When I was a teenager, I had some experience with an old Colt Bisley in .41 Colt. This was a borrowed gun, and I had only a minimum experience with it, but I was curious about it. Later, as a young soldier, I bought my first Ruger, a .357 Blackhawk. I was based at Camp Roberts, California, and was not too far from San Francisco, home of that pistolsmith, F. Bob Chow.

I wrote Chow about the possibility of makin me a Bisley style grip frame to fit my Blackhawk, using brass or steel. I had thought brass would be a little cheaper.

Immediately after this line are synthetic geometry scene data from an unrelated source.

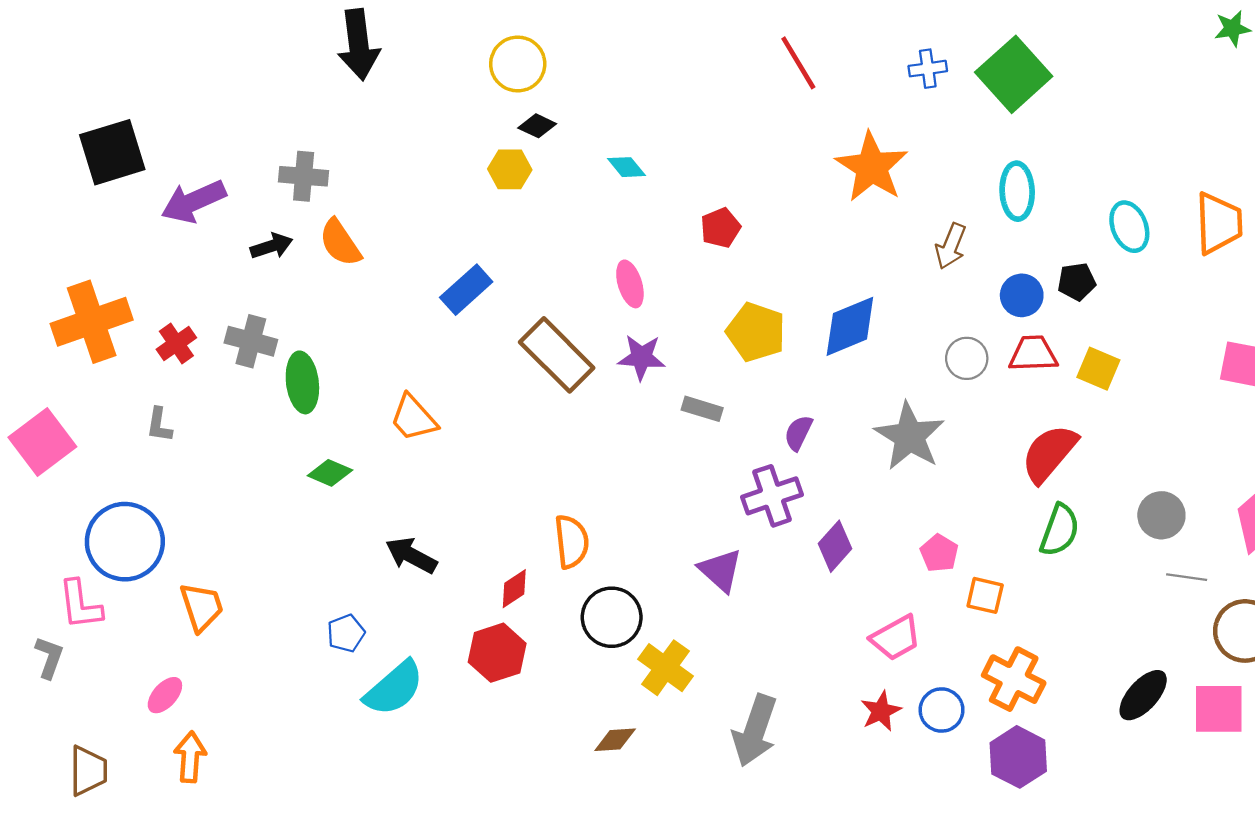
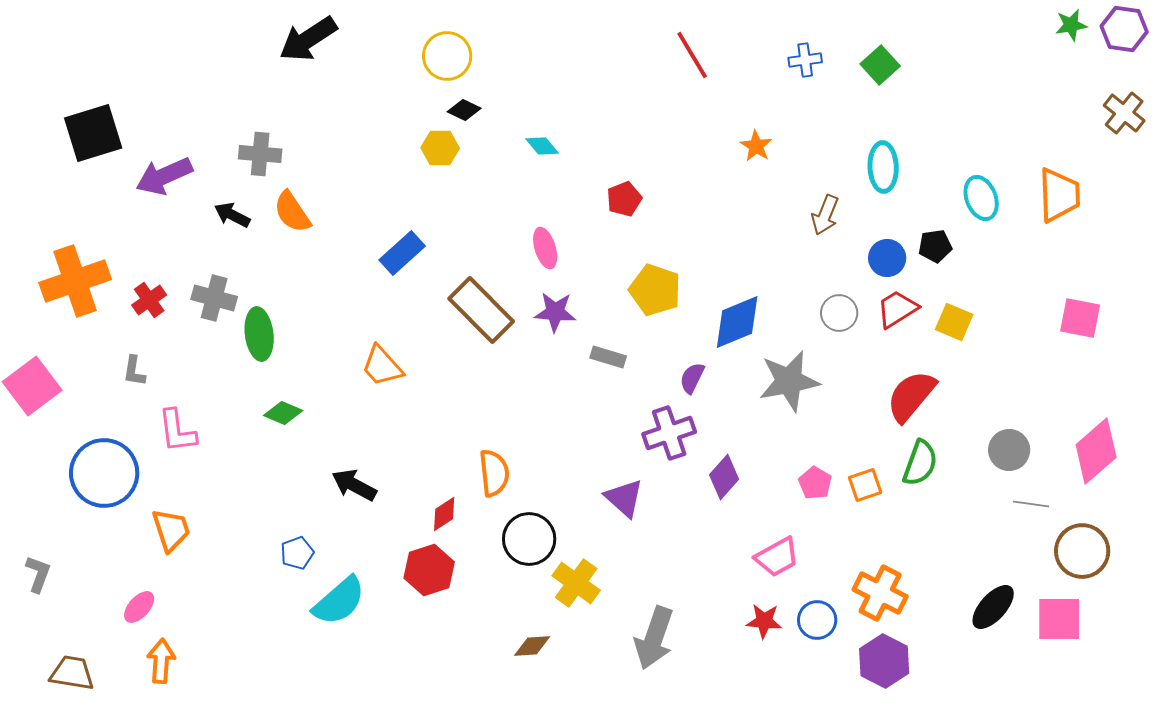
black arrow: (359, 45) -> (308, 39), turned 64
green square: (1014, 74) -> (880, 65), size x0.6
orange star: (872, 167) -> (756, 146), size x0.5
black arrow: (271, 246) -> (232, 215), turned -135
blue diamond: (850, 326) -> (737, 322), moved
red trapezoid: (1033, 354) -> (897, 309), turned -30
orange trapezoid: (413, 418) -> (382, 366), moved
gray star: (909, 436) -> (789, 381), turned 30
orange square: (985, 595) -> (865, 485), moved, turned -32
pink L-shape: (80, 605) -> (177, 431), moved
red star: (881, 711) -> (764, 621), turned 30
brown trapezoid: (88, 771) -> (72, 673), turned -81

Chow wrote back that the project would be way too expensive, as it would be a one-of-a-kind hand made proposition, and the cost would be as much as the gun itself had cost, a whopping $85.00!

Some fifty years later:









Bob Wright


----------



## Blkhawk73 (Sep 2, 2006)

A man after my own heart. I really like the Bisleys. :smt023 ( now and another on it's way. Interesting to note that one company actually did produce some of the Bisley grip frames in brass. I've seen a few and they do look nice. Maybe someday I'll have the $ when one becomes available. Last I saw, they do cost about as much as the gun does currently. :smt022


----------



## Baldy (Jun 21, 2006)

Good looking revolver you have there Bob. Love them old cowboy guns. Good luck with it.:smt1099


----------



## Frank V (Aug 5, 2007)

Bob, that is one beautiful gun. Bet it shoots as well as it looks. Frank


----------